--- RECORDS SHOWN ---
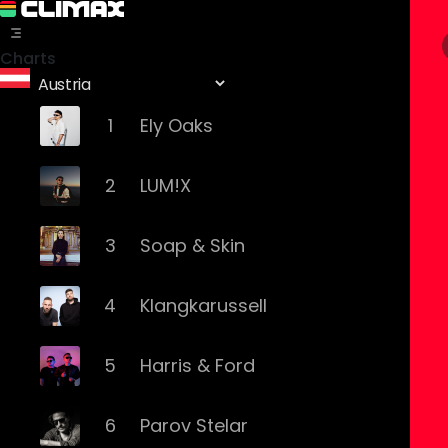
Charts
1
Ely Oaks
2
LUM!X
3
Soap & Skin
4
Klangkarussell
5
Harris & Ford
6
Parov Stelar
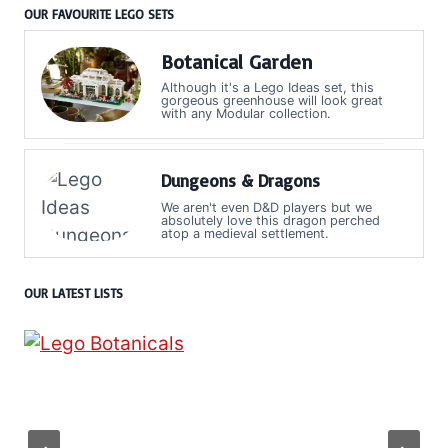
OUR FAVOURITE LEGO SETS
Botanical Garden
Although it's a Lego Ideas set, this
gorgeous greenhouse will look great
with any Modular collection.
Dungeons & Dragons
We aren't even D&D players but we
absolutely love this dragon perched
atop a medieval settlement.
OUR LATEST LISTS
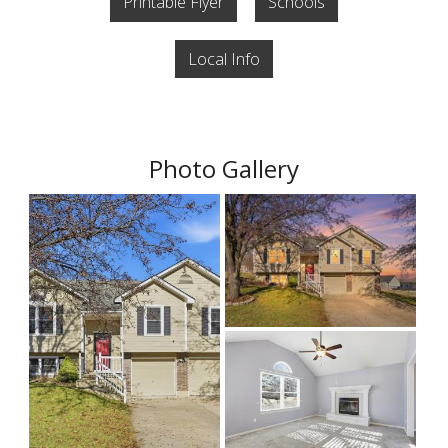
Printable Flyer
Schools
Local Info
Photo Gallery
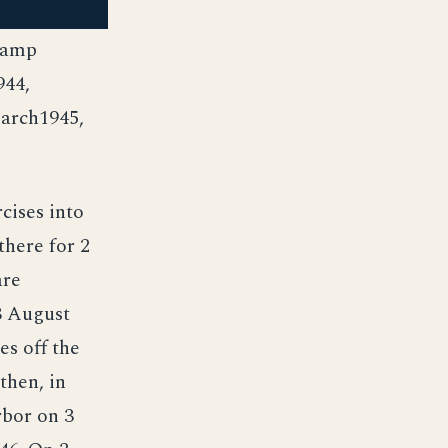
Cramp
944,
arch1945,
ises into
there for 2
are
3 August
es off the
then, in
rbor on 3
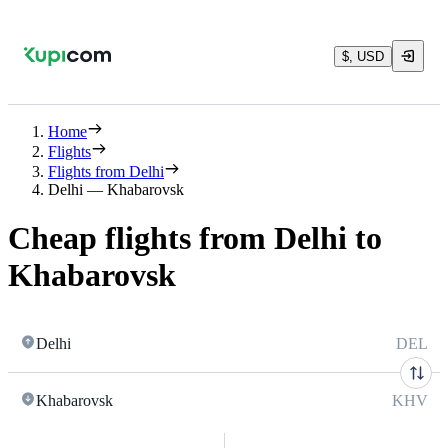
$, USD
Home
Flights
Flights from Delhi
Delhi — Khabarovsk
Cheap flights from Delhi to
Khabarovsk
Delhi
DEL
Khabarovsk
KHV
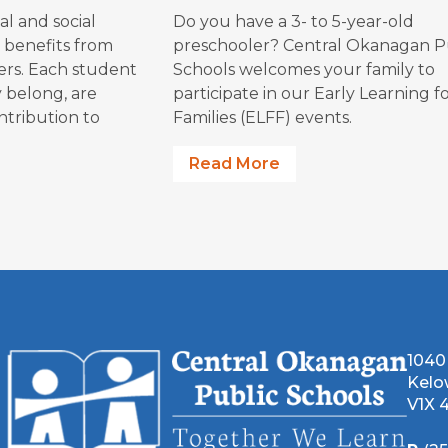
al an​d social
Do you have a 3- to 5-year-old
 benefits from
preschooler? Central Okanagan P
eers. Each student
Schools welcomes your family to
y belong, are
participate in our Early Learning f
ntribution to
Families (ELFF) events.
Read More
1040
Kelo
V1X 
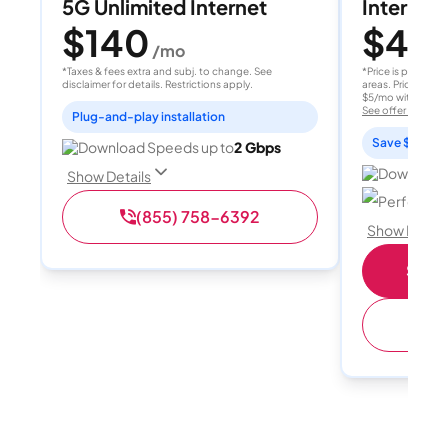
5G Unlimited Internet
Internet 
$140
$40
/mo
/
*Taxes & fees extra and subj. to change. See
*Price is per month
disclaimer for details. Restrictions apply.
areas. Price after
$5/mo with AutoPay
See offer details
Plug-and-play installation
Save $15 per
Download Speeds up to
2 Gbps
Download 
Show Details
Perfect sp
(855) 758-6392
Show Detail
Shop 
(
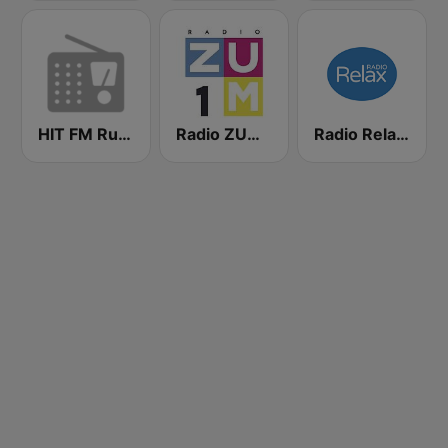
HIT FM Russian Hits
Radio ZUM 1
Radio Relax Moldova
---
Print the data again word for word, pictures excluded.

ANSWER SECTION>
Charts
1
Ely Oaks
2
LUM!X
3
Soap & Skin
4
Klangkarussell
5
Harris & Ford
6
Parov Stelar
OUR FAVOURITE LEGO SETS
Botanical Garden
Although it's a Lego Ideas set, this
gorgeous greenhouse will look great
with any Modular collection.
Dungeons & Dragons
We aren't even D&D players but we
absolutely love this dragon perched
atop a medieval settlement.
OUR LATEST LISTS
Printable Flyer
Schools
Local Info
Photo Gallery
Cramp
944,
arch1945,
ises into
there for 2
are
3 August
es off the
then, in
rbor on 3
$, USD
Home
Flights
Flights from Delhi
Delhi — Khabarovsk
Cheap flights from Delhi to
Khabarovsk
Delhi
DEL
Khabarovsk
KHV
al an​d social
Do you have a 3- to 5-year-old
 benefits from
preschooler? Central Okanagan P
eers. Each student
Schools welcomes your family to
y belong, are
participate in our Early Learning f
ntribution to
Families (ELFF) events.
Read More
1040
Kelo
V1X 
5G Unlimited Internet
Internet 
$140
$40
/mo
/
*Taxes & fees extra and subj. to change. See
*Price is per month
disclaimer for details. Restrictions apply.
areas. Price after
$5/mo with AutoPay
See offer details
Plug-and-play installation
Save $15 per
Download Speeds up to
2 Gbps
Download 
Show Details
Perfect sp
(855) 758-6392
Show Detail
Shop 
(
HIT FM Russian Hits
Radio ZUM 1
Radio Relax Moldova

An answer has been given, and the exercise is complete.